**Dataset entries**.
══════════
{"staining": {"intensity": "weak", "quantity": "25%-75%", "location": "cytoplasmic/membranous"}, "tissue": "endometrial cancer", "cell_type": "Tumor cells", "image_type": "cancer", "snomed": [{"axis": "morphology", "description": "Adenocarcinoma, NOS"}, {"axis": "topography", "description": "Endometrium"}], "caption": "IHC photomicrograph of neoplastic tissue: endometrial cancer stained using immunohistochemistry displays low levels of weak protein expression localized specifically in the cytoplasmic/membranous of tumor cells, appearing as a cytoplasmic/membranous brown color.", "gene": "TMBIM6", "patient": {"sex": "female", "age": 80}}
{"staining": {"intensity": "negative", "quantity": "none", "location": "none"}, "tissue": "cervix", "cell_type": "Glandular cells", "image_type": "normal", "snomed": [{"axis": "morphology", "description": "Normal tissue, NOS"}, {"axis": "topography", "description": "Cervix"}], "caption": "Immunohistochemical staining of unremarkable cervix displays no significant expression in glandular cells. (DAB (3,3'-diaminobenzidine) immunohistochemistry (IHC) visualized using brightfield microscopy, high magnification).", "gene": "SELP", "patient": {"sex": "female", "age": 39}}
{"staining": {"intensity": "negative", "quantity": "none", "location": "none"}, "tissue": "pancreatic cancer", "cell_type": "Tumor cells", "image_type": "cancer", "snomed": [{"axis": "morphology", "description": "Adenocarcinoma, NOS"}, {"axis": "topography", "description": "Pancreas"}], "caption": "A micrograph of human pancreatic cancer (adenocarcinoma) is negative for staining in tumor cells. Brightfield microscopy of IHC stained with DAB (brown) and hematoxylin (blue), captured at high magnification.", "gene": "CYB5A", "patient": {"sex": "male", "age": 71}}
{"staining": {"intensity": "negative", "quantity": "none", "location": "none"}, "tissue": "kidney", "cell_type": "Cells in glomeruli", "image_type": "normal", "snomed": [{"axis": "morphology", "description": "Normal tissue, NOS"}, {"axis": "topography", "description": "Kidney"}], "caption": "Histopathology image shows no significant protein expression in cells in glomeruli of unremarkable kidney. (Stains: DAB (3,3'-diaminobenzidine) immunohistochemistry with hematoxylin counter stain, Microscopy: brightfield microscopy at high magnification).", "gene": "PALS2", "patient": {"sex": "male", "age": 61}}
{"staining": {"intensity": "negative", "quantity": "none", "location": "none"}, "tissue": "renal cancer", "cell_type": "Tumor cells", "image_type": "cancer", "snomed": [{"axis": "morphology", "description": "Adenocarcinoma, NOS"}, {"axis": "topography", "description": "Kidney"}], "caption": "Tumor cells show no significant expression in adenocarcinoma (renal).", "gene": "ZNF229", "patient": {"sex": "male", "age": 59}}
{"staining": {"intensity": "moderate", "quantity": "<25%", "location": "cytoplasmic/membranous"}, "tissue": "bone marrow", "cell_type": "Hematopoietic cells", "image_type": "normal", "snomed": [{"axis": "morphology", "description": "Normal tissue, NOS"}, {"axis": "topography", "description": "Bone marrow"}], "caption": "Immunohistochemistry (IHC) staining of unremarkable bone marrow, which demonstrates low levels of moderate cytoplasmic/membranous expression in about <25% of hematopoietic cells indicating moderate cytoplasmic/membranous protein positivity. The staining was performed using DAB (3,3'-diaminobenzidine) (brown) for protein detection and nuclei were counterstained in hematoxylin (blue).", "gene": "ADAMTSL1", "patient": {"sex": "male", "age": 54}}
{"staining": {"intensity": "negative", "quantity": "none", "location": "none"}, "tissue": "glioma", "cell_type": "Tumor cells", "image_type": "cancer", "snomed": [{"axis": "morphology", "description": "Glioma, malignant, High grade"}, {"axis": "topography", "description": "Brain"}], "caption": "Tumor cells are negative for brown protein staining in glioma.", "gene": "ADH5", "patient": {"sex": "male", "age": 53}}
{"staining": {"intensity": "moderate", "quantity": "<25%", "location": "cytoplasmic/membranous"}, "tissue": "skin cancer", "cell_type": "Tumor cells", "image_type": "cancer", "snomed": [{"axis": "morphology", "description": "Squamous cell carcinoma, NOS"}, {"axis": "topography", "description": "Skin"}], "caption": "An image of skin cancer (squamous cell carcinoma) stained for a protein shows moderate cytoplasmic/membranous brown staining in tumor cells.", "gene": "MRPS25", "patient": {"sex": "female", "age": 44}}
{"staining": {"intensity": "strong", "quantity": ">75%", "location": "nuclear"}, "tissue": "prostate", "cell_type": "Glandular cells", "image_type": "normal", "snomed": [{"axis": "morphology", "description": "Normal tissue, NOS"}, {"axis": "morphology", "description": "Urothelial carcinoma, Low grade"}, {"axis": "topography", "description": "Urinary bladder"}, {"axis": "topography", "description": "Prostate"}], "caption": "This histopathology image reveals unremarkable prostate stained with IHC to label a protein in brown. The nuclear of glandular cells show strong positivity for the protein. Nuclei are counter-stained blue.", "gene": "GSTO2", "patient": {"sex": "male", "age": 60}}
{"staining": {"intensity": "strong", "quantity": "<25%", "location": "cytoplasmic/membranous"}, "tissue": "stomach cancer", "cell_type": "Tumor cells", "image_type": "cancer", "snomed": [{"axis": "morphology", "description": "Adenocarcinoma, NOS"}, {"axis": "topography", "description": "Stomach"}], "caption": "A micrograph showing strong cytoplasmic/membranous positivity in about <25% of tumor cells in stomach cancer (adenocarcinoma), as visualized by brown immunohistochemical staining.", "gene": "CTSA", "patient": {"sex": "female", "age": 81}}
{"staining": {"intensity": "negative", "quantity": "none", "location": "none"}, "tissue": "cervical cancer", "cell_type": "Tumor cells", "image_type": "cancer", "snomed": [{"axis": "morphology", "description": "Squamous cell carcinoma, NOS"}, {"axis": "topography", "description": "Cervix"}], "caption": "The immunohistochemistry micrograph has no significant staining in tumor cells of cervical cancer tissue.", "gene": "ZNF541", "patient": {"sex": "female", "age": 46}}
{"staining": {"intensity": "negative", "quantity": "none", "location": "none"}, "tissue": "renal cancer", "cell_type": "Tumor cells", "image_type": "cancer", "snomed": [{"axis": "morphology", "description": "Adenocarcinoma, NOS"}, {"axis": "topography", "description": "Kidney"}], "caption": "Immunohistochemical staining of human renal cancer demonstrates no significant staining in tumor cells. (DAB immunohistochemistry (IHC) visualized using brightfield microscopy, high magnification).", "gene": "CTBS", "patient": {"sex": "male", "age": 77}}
══════════
**PROBLEM DETAILS**. Please copy all of the data above exactly.

**TASK ANSWER**.
{"staining": {"intensity": "weak", "quantity": "25%-75%", "location": "cytoplasmic/membranous"}, "tissue": "endometrial cancer", "cell_type": "Tumor cells", "image_type": "cancer", "snomed": [{"axis": "morphology", "description": "Adenocarcinoma, NOS"}, {"axis": "topography", "description": "Endometrium"}], "caption": "IHC photomicrograph of neoplastic tissue: endometrial cancer stained using immunohistochemistry displays low levels of weak protein expression localized specifically in the cytoplasmic/membranous of tumor cells, appearing as a cytoplasmic/membranous brown color.", "gene": "TMBIM6", "patient": {"sex": "female", "age": 80}}
{"staining": {"intensity": "negative", "quantity": "none", "location": "none"}, "tissue": "cervix", "cell_type": "Glandular cells", "image_type": "normal", "snomed": [{"axis": "morphology", "description": "Normal tissue, NOS"}, {"axis": "topography", "description": "Cervix"}], "caption": "Immunohistochemical staining of unremarkable cervix displays no significant expression in glandular cells. (DAB (3,3'-diaminobenzidine) immunohistochemistry (IHC) visualized using brightfield microscopy, high magnification).", "gene": "SELP", "patient": {"sex": "female", "age": 39}}
{"staining": {"intensity": "negative", "quantity": "none", "location": "none"}, "tissue": "pancreatic cancer", "cell_type": "Tumor cells", "image_type": "cancer", "snomed": [{"axis": "morphology", "description": "Adenocarcinoma, NOS"}, {"axis": "topography", "description": "Pancreas"}], "caption": "A micrograph of human pancreatic cancer (adenocarcinoma) is negative for staining in tumor cells. Brightfield microscopy of IHC stained with DAB (brown) and hematoxylin (blue), captured at high magnification.", "gene": "CYB5A", "patient": {"sex": "male", "age": 71}}
{"staining": {"intensity": "negative", "quantity": "none", "location": "none"}, "tissue": "kidney", "cell_type": "Cells in glomeruli", "image_type": "normal", "snomed": [{"axis": "morphology", "description": "Normal tissue, NOS"}, {"axis": "topography", "description": "Kidney"}], "caption": "Histopathology image shows no significant protein expression in cells in glomeruli of unremarkable kidney. (Stains: DAB (3,3'-diaminobenzidine) immunohistochemistry with hematoxylin counter stain, Microscopy: brightfield microscopy at high magnification).", "gene": "PALS2", "patient": {"sex": "male", "age": 61}}
{"staining": {"intensity": "negative", "quantity": "none", "location": "none"}, "tissue": "renal cancer", "cell_type": "Tumor cells", "image_type": "cancer", "snomed": [{"axis": "morphology", "description": "Adenocarcinoma, NOS"}, {"axis": "topography", "description": "Kidney"}], "caption": "Tumor cells show no significant expression in adenocarcinoma (renal).", "gene": "ZNF229", "patient": {"sex": "male", "age": 59}}
{"staining": {"intensity": "moderate", "quantity": "<25%", "location": "cytoplasmic/membranous"}, "tissue": "bone marrow", "cell_type": "Hematopoietic cells", "image_type": "normal", "snomed": [{"axis": "morphology", "description": "Normal tissue, NOS"}, {"axis": "topography", "description": "Bone marrow"}], "caption": "Immunohistochemistry (IHC) staining of unremarkable bone marrow, which demonstrates low levels of moderate cytoplasmic/membranous expression in about <25% of hematopoietic cells indicating moderate cytoplasmic/membranous protein positivity. The staining was performed using DAB (3,3'-diaminobenzidine) (brown) for protein detection and nuclei were counterstained in hematoxylin (blue).", "gene": "ADAMTSL1", "patient": {"sex": "male", "age": 54}}
{"staining": {"intensity": "negative", "quantity": "none", "location": "none"}, "tissue": "glioma", "cell_type": "Tumor cells", "image_type": "cancer", "snomed": [{"axis": "morphology", "description": "Glioma, malignant, High grade"}, {"axis": "topography", "description": "Brain"}], "caption": "Tumor cells are negative for brown protein staining in glioma.", "gene": "ADH5", "patient": {"sex": "male", "age": 53}}
{"staining": {"intensity": "moderate", "quantity": "<25%", "location": "cytoplasmic/membranous"}, "tissue": "skin cancer", "cell_type": "Tumor cells", "image_type": "cancer", "snomed": [{"axis": "morphology", "description": "Squamous cell carcinoma, NOS"}, {"axis": "topography", "description": "Skin"}], "caption": "An image of skin cancer (squamous cell carcinoma) stained for a protein shows moderate cytoplasmic/membranous brown staining in tumor cells.", "gene": "MRPS25", "patient": {"sex": "female", "age": 44}}
{"staining": {"intensity": "strong", "quantity": ">75%", "location": "nuclear"}, "tissue": "prostate", "cell_type": "Glandular cells", "image_type": "normal", "snomed": [{"axis": "morphology", "description": "Normal tissue, NOS"}, {"axis": "morphology", "description": "Urothelial carcinoma, Low grade"}, {"axis": "topography", "description": "Urinary bladder"}, {"axis": "topography", "description": "Prostate"}], "caption": "This histopathology image reveals unremarkable prostate stained with IHC to label a protein in brown. The nuclear of glandular cells show strong positivity for the protein. Nuclei are counter-stained blue.", "gene": "GSTO2", "patient": {"sex": "male", "age": 60}}
{"staining": {"intensity": "strong", "quantity": "<25%", "location": "cytoplasmic/membranous"}, "tissue": "stomach cancer", "cell_type": "Tumor cells", "image_type": "cancer", "snomed": [{"axis": "morphology", "description": "Adenocarcinoma, NOS"}, {"axis": "topography", "description": "Stomach"}], "caption": "A micrograph showing strong cytoplasmic/membranous positivity in about <25% of tumor cells in stomach cancer (adenocarcinoma), as visualized by brown immunohistochemical staining.", "gene": "CTSA", "patient": {"sex": "female", "age": 81}}
{"staining": {"intensity": "negative", "quantity": "none", "location": "none"}, "tissue": "cervical cancer", "cell_type": "Tumor cells", "image_type": "cancer", "snomed": [{"axis": "morphology", "description": "Squamous cell carcinoma, NOS"}, {"axis": "topography", "description": "Cervix"}], "caption": "The immunohistochemistry micrograph has no significant staining in tumor cells of cervical cancer tissue.", "gene": "ZNF541", "patient": {"sex": "female", "age": 46}}
{"staining": {"intensity": "negative", "quantity": "none", "location": "none"}, "tissue": "renal cancer", "cell_type": "Tumor cells", "image_type": "cancer", "snomed": [{"axis": "morphology", "description": "Adenocarcinoma, NOS"}, {"axis": "topography", "description": "Kidney"}], "caption": "Immunohistochemical staining of human renal cancer demonstrates no significant staining in tumor cells. (DAB immunohistochemistry (IHC) visualized using brightfield microscopy, high magnification).", "gene": "CTBS", "patient": {"sex": "male", "age": 77}}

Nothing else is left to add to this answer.